* [Stored entries]:
....................

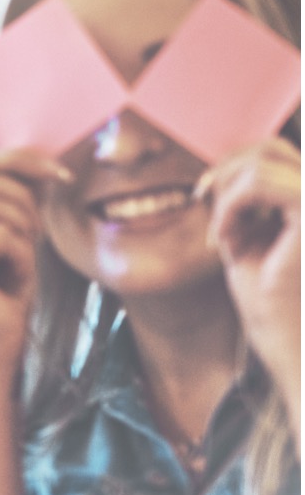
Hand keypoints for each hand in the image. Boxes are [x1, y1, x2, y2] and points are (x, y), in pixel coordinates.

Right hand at [0, 149, 70, 379]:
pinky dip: (21, 255)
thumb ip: (8, 199)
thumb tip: (36, 157)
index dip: (19, 160)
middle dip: (23, 198)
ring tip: (21, 259)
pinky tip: (13, 280)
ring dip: (22, 228)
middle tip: (36, 236)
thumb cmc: (4, 301)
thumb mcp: (8, 238)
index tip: (58, 174)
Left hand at [201, 138, 301, 418]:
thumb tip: (219, 170)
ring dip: (226, 197)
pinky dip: (230, 208)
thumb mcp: (249, 240)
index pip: (274, 153)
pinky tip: (225, 243)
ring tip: (223, 238)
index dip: (231, 166)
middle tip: (203, 208)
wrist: (292, 346)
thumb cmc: (272, 303)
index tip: (202, 198)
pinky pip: (260, 184)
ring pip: (263, 161)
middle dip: (224, 174)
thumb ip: (243, 203)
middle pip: (270, 148)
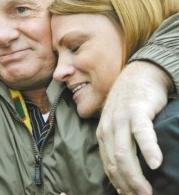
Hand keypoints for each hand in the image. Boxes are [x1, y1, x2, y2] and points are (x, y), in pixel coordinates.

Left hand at [97, 61, 170, 194]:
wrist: (138, 75)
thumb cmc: (130, 103)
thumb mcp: (118, 124)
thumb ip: (119, 142)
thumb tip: (127, 168)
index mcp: (103, 133)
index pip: (107, 164)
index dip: (117, 182)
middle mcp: (108, 128)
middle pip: (115, 162)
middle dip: (127, 184)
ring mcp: (121, 119)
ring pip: (125, 152)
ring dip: (136, 175)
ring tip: (147, 191)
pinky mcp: (136, 111)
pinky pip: (142, 133)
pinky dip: (148, 149)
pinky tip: (156, 163)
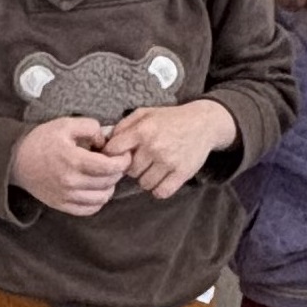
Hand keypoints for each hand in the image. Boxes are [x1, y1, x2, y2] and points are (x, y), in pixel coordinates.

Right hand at [11, 117, 132, 215]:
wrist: (17, 160)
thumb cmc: (42, 140)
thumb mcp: (66, 124)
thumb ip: (90, 127)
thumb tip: (106, 141)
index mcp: (73, 160)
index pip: (109, 167)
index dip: (123, 161)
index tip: (124, 154)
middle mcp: (71, 182)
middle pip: (108, 182)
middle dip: (117, 172)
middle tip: (115, 162)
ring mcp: (66, 196)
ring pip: (102, 198)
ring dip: (109, 186)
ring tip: (106, 175)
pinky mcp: (61, 205)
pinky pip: (89, 209)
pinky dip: (98, 200)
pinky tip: (97, 189)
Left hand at [103, 100, 236, 199]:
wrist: (203, 123)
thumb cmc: (170, 119)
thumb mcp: (145, 113)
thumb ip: (123, 126)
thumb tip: (103, 141)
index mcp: (142, 130)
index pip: (113, 151)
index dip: (112, 156)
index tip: (118, 156)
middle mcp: (154, 146)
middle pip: (129, 171)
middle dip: (132, 167)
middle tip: (142, 160)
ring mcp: (168, 161)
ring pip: (144, 184)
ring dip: (146, 179)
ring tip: (153, 168)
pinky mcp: (182, 173)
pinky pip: (161, 192)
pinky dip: (159, 188)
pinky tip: (162, 178)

....................

* [About this exercise]: Write the records out again in full, exactly, and skip every picture.

* [Output]:
Hand keypoints for each hand in the image. Boxes are [x1, y1, x2, y2] and points are (x, y), in pixel coordinates.

Right hand at [0, 149, 70, 379]:
pinky dip: (21, 255)
thumb ip: (8, 199)
thumb tip: (36, 157)
index dip: (19, 160)
middle dip: (23, 198)
ring tip: (21, 259)
pinky tip: (13, 280)
ring dip: (22, 228)
middle tip: (36, 236)
thumb cmc: (4, 301)
thumb mcp: (8, 238)
index tip: (58, 174)
Left hand at [201, 138, 301, 418]:
thumb tip: (219, 170)
ring dip: (226, 197)
pinky dip: (230, 208)
thumb mcp: (249, 240)
index pip: (274, 153)
pinky tip: (225, 243)
ring tip: (223, 238)
index dip: (231, 166)
middle tip: (203, 208)
wrist: (292, 346)
thumb cmc: (272, 303)
index tip: (202, 198)
pinky pip: (260, 184)
ring pip: (263, 161)
middle dip: (224, 174)
thumb ip: (243, 203)
middle pip: (270, 148)
Hand keypoints for each hand in the image. Boxes are [x1, y1, x2, y2] and points are (x, y), in pixel coordinates.

Left hand at [97, 61, 170, 194]:
wrist: (138, 75)
thumb cmc: (130, 103)
thumb mcp: (118, 124)
thumb ip: (119, 142)
thumb tip: (127, 168)
index mcp: (103, 133)
index pip: (107, 164)
index dip: (117, 182)
middle mcp: (108, 128)
middle pip: (115, 162)
middle dip: (127, 184)
ring mcp: (121, 119)
ring pip: (125, 152)
ring dip: (136, 175)
ring tip: (147, 191)
pinky mcp: (136, 111)
pinky pip: (142, 133)
pinky dip: (148, 149)
pinky tip: (156, 163)
Hand keypoints for each hand in the image. Boxes are [x1, y1, x2, y2] and points are (x, y), in pixel coordinates.

Right hand at [11, 117, 132, 215]:
wrist: (17, 160)
thumb cmc: (42, 140)
thumb mcp: (66, 124)
thumb ip: (90, 127)
thumb tip: (106, 141)
index mcp: (73, 160)
index pip: (109, 167)
index dip: (123, 161)
index tip: (124, 154)
middle mcp: (71, 182)
middle pip: (108, 182)
middle dip: (117, 172)
middle tip: (115, 162)
ring mcp: (66, 196)
ring pip: (102, 198)
ring dip: (109, 186)
ring tip: (106, 175)
pinky mcp: (61, 205)
pinky pip: (89, 209)
pinky dip: (98, 200)
pinky tip: (97, 189)
Left hand at [103, 100, 236, 199]:
wrist: (203, 123)
thumb cmc: (170, 119)
thumb mcp: (145, 113)
thumb ip: (123, 126)
thumb tip: (103, 141)
index mcp: (142, 130)
index pip: (113, 151)
index dip: (112, 156)
index tip: (118, 156)
middle mcp: (154, 146)
middle pip: (129, 171)
middle dip: (132, 167)
middle tip: (142, 160)
ring mcp: (168, 161)
ring pip: (144, 184)
ring dip: (146, 179)
ring tip: (153, 168)
pinky mcp: (182, 173)
pinky pip: (161, 192)
pinky dip: (159, 188)
pinky tip: (162, 178)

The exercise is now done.